ERNIE stands for Enhanced Representation through Knowledge Integration, and like Google’s BERT, ERNIE 2.0 relies on a transformer encoder and the BookCorpus data set for training.
ERNIE outperformed other high-ranking NLP models in tasks like sentiment analysis on movie reviews (SST-2) or the ability to infer meaning from a sentence (MNLI).
ERNIE 2.0 builds on the first version of ERNIE, a Chinese language understanding model open-sourced by Baidu earlier this year. Both the original and ERNIE 2.0 achieve state-of-the-art results in a variety of Chinese language benchmarks.
ERNIE 2.0 applies multitask learning and a series of pretraining tasks such as capital letter predictions (since capitalized words often contain proper nouns) and tasks to do things like learn relationships between sentences or dole out semantic understanding.
All pretraining tasks use self-supervised or weak-supervised signals that can be obtained from massive data without human labels.
It also relies on something Baidu refers to as continual pretraining.
“The process of continual pre-training contains two steps. Firstly, we continually construct unsupervised pre-training tasks with big corpus and/or priori knowledge available.

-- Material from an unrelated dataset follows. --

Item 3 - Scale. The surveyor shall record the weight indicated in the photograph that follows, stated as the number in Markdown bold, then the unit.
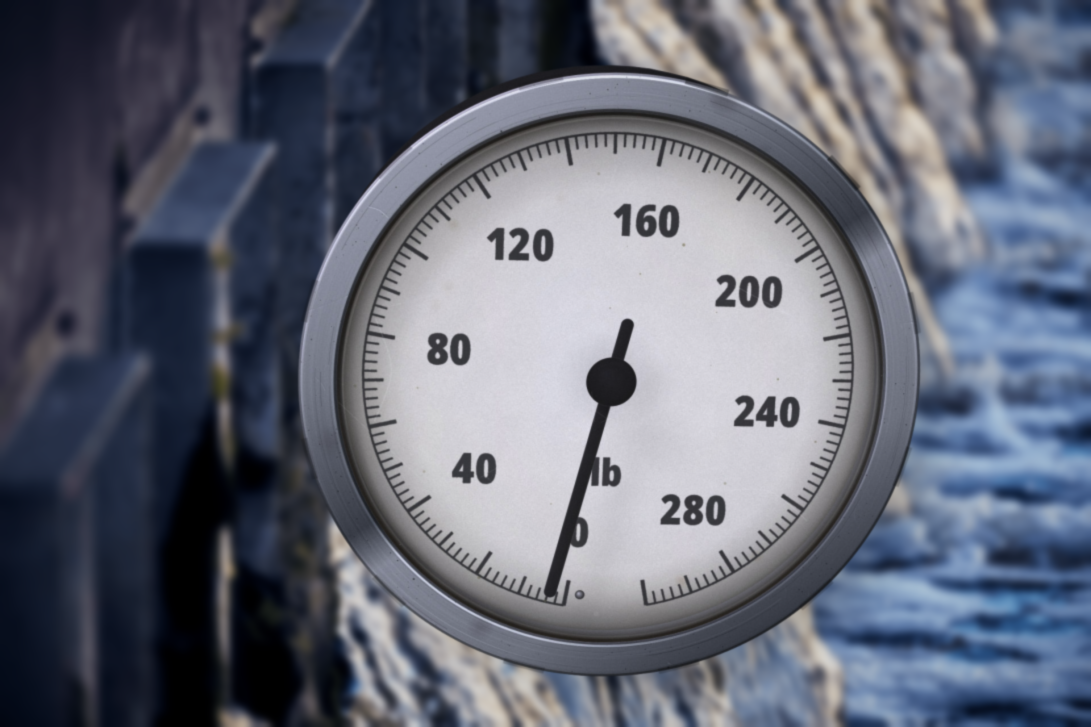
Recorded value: **4** lb
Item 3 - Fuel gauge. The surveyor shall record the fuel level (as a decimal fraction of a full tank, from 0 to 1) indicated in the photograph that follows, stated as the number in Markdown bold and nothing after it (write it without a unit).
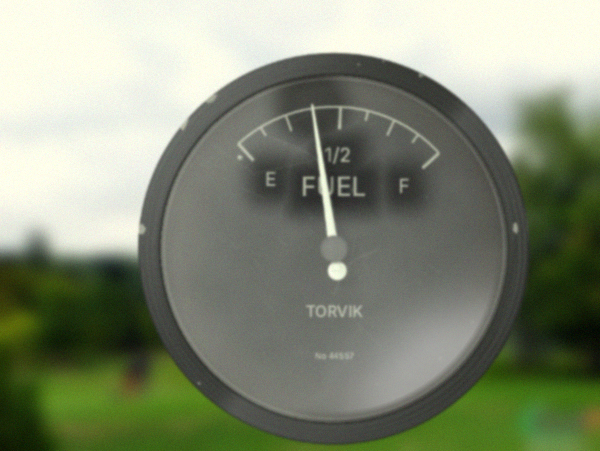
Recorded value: **0.375**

Secondly, we incrementally update the ERNIE model via multi-task learning,” a paper on the subject published Monday on arXiv reads.
In other news, earlier this month at its annual AI developer conference, Baidu announced that its Apollo autonomous vehicle system has driven more than 1 million miles in Chinese cities, and shared plans to collaborate with Intel on its Nervana Neural Network project.
Toward Baidu’s goal stated two years ago to make its Duer conversational platform available to everyone, Baidu also announced Duer now powers voice commands for 400 million devices, up from 100 million one year ago.